> [Passage]
***

- Hangul: 파주
- Hanja: 坡州
- RR: Paju
- MR: P'aju
- Directed by: Park Chan-ok
- Written by: Park Chan-ok
- Produced by: Lee Eun Kim Ju-kyung Eom Ju-yung
- Starring: Lee Sun-kyun Seo Woo
- Cinematography: Kim Woo-hyung
- Edited by: Kim Hyeong-ju
- Music by: Jang Young-gyu
- Production companies: TPS Company, Myung Films
- Distributed by: Warner Bros. Korea
- Release date: October 29, 2009;
- Running time: 111 minutes
- Country: South Korea
- Language: Korean
- Box office: US$818,676

= Paju (film) =

Paju is a 2009 South Korean film. It tells the tale of a teenage schoolgirl (Seo Woo) and her complex relationship with her older sister's husband (Lee Sun-kyun). Set in the city where it takes its name from – a longtime military area and now a developing city located close to the North/South Korean border – its narrative deals with guilt, mystery, love and redemption, as well as the psychological layers of its characters. The film also offers a glimpse into South Korean society and the struggles some residents of Paju face.

In 2010 Paju became the first ever Korean film to open the International Film Festival Rotterdam and to compete at the Tribeca Film Festival.

==Plot==
Twenty-something Eun-mo listens to a taxi driver drone on as she rides down a foggy highway. The story then cycles back eight years earlier, when a lustful Joong-shik accidentally causes a woman to neglect her baby with disastrous consequences. Suffering from guilt, Joong-shik goes on the lam and holes up in the titular city of Paju, an underdeveloped and desolate city just north of Seoul and near the North Korean border. Teaching religious classes to the town's schoolgirls, Joong-shik captures the heart of local house owner Eun-soo, despite the protestations of her pubescent younger sister and Joong-shik's student Eun-mo.

Back in the present day, Joong-shik is now the ringleader of a political protest group whose interests run from obstructing the city's plans of gentrification to strengthening relations with North Koreans. Squatting in Paju's derelict apartments, the group is under siege from an unidentified property developer who has engaged goons to bulldoze the buildings. With only the briefest of hints as to what has transpired, Eun-soo is nowhere to be seen and Joong-shik and Eun-mo are clearly at odds. While believing her brother-in-law killed her sister for insurance money, Eun-mo finds herself falling in love with him, the sole guardian and grownup in the lonely girl's life. Narrative flashes back twice more to sparingly fill in the gaps on their shifting lives.

==Cast==
- Lee Sun-kyun as Kim Joong-shik
- Seo Woo as Choi Eun-mo
- Shim Yi-young as Choi Eun-soo (Eun-mo's sister and Joong-shik's wife)
- Kim Bo-kyung as Jung Ja-young
- Kim Ye-ri as Mi-ae (Eun-mo's friend)
- Lee Dae-yeon as Pastor (Joong-shik's cousin)
- Lee Geung-young as gangster boss
- Son Kang-kuk as gangster
- Lee Mi-do
- Jung Man-sik as anti-demolition member
- Oh Dae-hwan as insurance examiner
- Lee Bong-kyu as tenant on 1st floor

==Production==
This is Park Chan-ok's long-awaited follow-up to her critically praised 2002 debut Jealousy Is My Middle Name.

***

> [Dataset content]
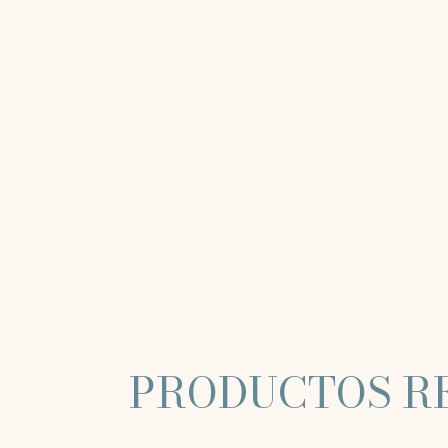
PRODUCTOS R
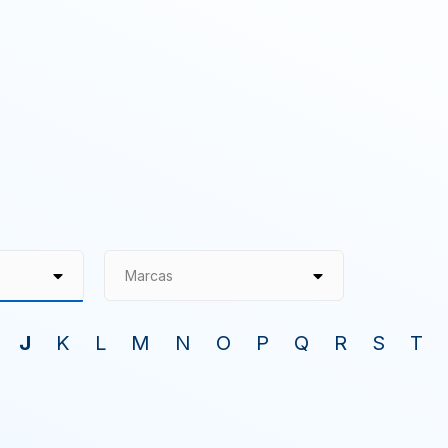
Marcas
J
K
L
M
N
O
P
Q
R
S
T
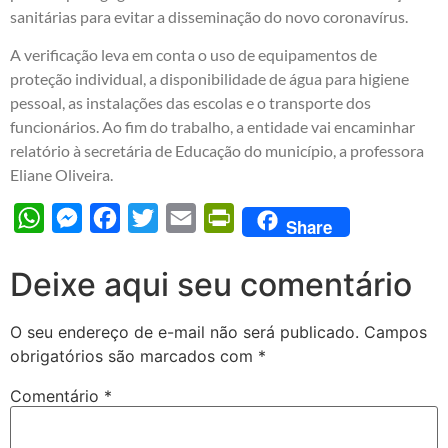
sanitárias para evitar a disseminação do novo coronavírus.
A verificação leva em conta o uso de equipamentos de
proteção individual, a disponibilidade de água para higiene
pessoal, as instalações das escolas e o transporte dos
funcionários. Ao fim do trabalho, a entidade vai encaminhar
relatório à secretária de Educação do município, a professora
Eliane Oliveira.
WhatsApp
Messenger
Facebook
Twitter
Email
PrintFriendly
Share
Deixe aqui seu comentário
O seu endereço de e-mail não será publicado.
Campos
obrigatórios são marcados com
*
Comentário
*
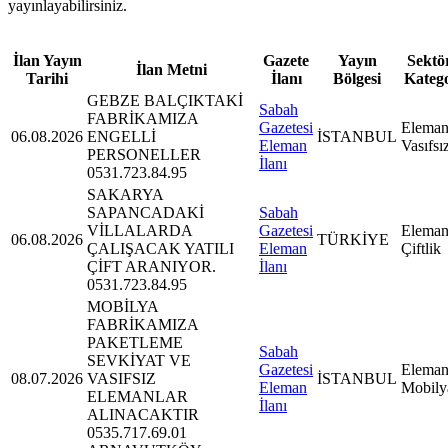
yayınlayabilirsiniz.
İlan Yayın
Gazete
Yayın
Sektör
İlan Metni
Tarihi
İlanı
Bölgesi
Kateg
GEBZE BALÇIKTAKİ
Sabah
FABRİKAMIZA
Gazetesi
Eleman
06.08.2026
ENGELLİ
İSTANBUL
Eleman
Vasıfsı
PERSONELLER
İlanı
0531.723.84.95
SAKARYA
SAPANCADAKİ
Sabah
VİLLALARDA
Gazetesi
Eleman
06.08.2026
TÜRKİYE
ÇALIŞACAK YATILI
Eleman
Çiftlik
ÇİFT ARANIYOR.
İlanı
0531.723.84.95
MOBİLYA
FABRİKAMIZA
PAKETLEME
Sabah
SEVKİYAT VE
Gazetesi
Eleman
08.07.2026
VASIFSIZ
İSTANBUL
Eleman
Mobily
ELEMANLAR
İlanı
ALINACAKTIR
0535.717.69.01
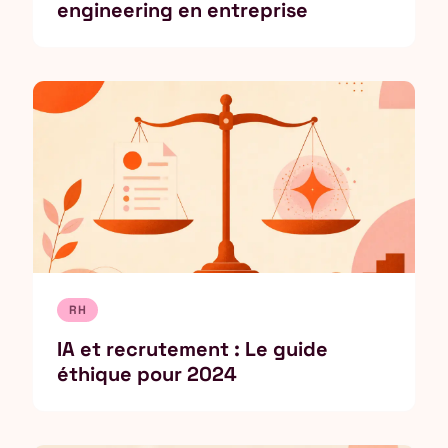
engineering en entreprise
RH
IA et recrutement : Le guide
éthique pour 2024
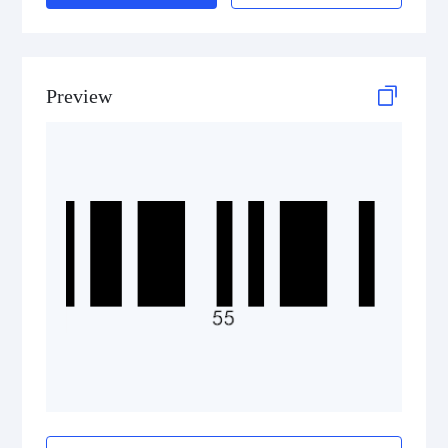
2D Codes
GS1 2D Codes
Preview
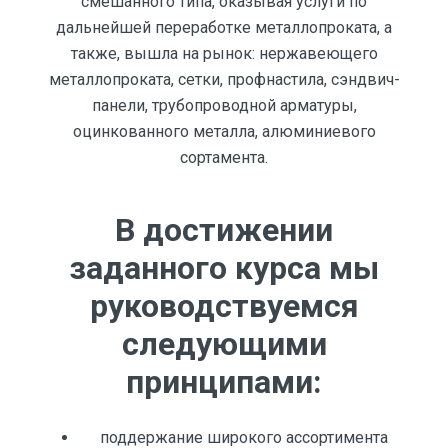
смешанного типа, оказывая услуги по
дальнейшей переработке металлопроката, а
также, вышла на рынок: нержавеющего
металлопроката, сетки, профнастила, сэндвич-
панели, трубопроводной арматуры,
оцинкованного металла, алюминиевого
сортамента.
В достижении
заданного курса мы
руководствуемся
следующими
принципами:
поддержание широкого ассортимента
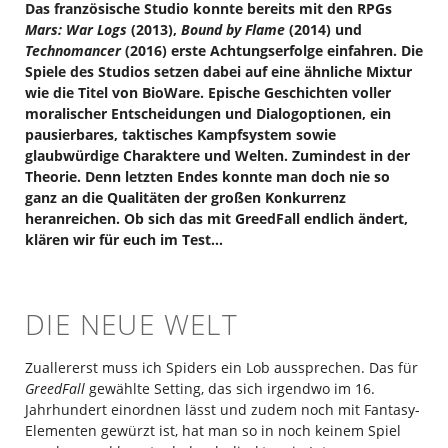
Das französische Studio konnte bereits mit den RPGs
Mars: War Logs
(2013),
Bound by Flame
(2014) und
Technomancer
(2016) erste Achtungserfolge einfahren. Die
Spiele des Studios setzen dabei auf eine ähnliche Mixtur
wie die Titel von BioWare. Epische Geschichten voller
moralischer Entscheidungen und Dialogoptionen, ein
pausierbares, taktisches Kampfsystem sowie
glaubwürdige Charaktere und Welten. Zumindest in der
Theorie. Denn letzten Endes konnte man doch nie so
ganz an die Qualitäten der großen Konkurrenz
heranreichen. Ob sich das mit GreedFall endlich ändert,
klären wir für euch im Test…
DIE NEUE WELT
Zuallererst muss ich Spiders ein Lob aussprechen. Das für
GreedFall
gewählte Setting, das sich irgendwo im 16.
Jahrhundert einordnen lässt und zudem noch mit Fantasy-
Elementen gewürzt ist, hat man so in noch keinem Spiel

***

> [What this exercise asks]
1. From the article on the film Paju, extract the passage that begins at the words "Paju is a 2009" and stops after the words "Tribeca Film Festival.".
2. According to the article on the film Paju, which film festival did it become the first Korean film ever to open in 2010?
3. Proceed with the article on the film Paju, starting after its final sentence.

> [Results of the exercise]
1.
Paju is a 2009 South Korean film. It tells the tale of a teenage schoolgirl (Seo Woo) and her complex relationship with her older sister's husband (Lee Sun-kyun). Set in the city where it takes its name from – a longtime military area and now a developing city located close to the North/South Korean border – its narrative deals with guilt, mystery, love and redemption, as well as the psychological layers of its characters. The film also offers a glimpse into South Korean society and the struggles some residents of Paju face.

In 2010 Paju became the first ever Korean film to open the International Film Festival Rotterdam and to compete at the Tribeca Film Festival.

2. The International Film Festival Rotterdam.

3.
Park had found it difficult to secure funding for her sophomore film amidst Korean cinema's currently declining investment environment, and though her screenplay won the Kodak Award and received worth of negative film from the Pusan Promotion Plan in 2005, it would eventually take almost seven years to complete Paju. Park said, "I stopped (filming) because I could not make any more modifications to it. I wanted to talk about emotions shared by two people who are similarly alone. More than a love affair between a man and a woman, the relationship between Joong-shik and Eun-mo is more of compassion that those in agony are likely to develop for each other."

Park said Paju is the perfect backdrop for this mysterious and gripping story. "When I think of Paju, I always view it as a mysterious place because it was always foggy whenever I visited there and it also sits right next to the border area dividing the two Koreas. I wanted to portray that mysterious feeling in the film."

==Critical reception==
Paju played to highly impressed reviews in its debut in the 14th Busan International Film Festival. The PIFF jury awarded it the NETPAC Award, describing it as "a fine example of passionate, high-quality filmmaking."

Screen International said of director Park, "This should help to cement Park's reputation as one of [South] Korea's most talented arthouse directors" while Variety praised the film's handling of elements of melodrama, action and mystery, saying they "make it function like a Bergmanesque thriller." The Hollywood Reporter wrote that "Seo delivers one of the most believable depictions of conflicted female emotion as has ever been put on film in Korea." Koreanfilm.org called it "without question one of the best Korean films of 2009."

In 2020, the film was ranked by The Guardian number 14 among the classics of modern South Korean cinema.

==Film festivals==
- 2009 Pusan International Film Festival
- 2010 International Film Festival Rotterdam
- 2010 Göteborg International Film Festival
- 2010 Deauville Asian Film Festival
- 2010 Trondheim International Film Festival
- 2010 Las Palmas de Gran Canaria International Film Festival
- 2010 International Women's Film Festival in Seoul
- 2010 CPH:PIX
- 2010 Tribeca Film Festival
- 2010 Barcelona Asian Film Festival
- 2010 Moscow International Film Festival
- 2010 Filmfest München
- 2010 Karlovy Vary International Film Festival
- 2010 Durban International Film Festival
- 2010 Melbourne International Film Festival
- 2010 Aichi International Women's Film Festival
- 2010 Haifa International Film Festival
- 2010 Oslo International Film Festival
- 2010 London Korean Film Festival

==Awards and nominations==

Year: Award; Category; Recipient; Result; Ref.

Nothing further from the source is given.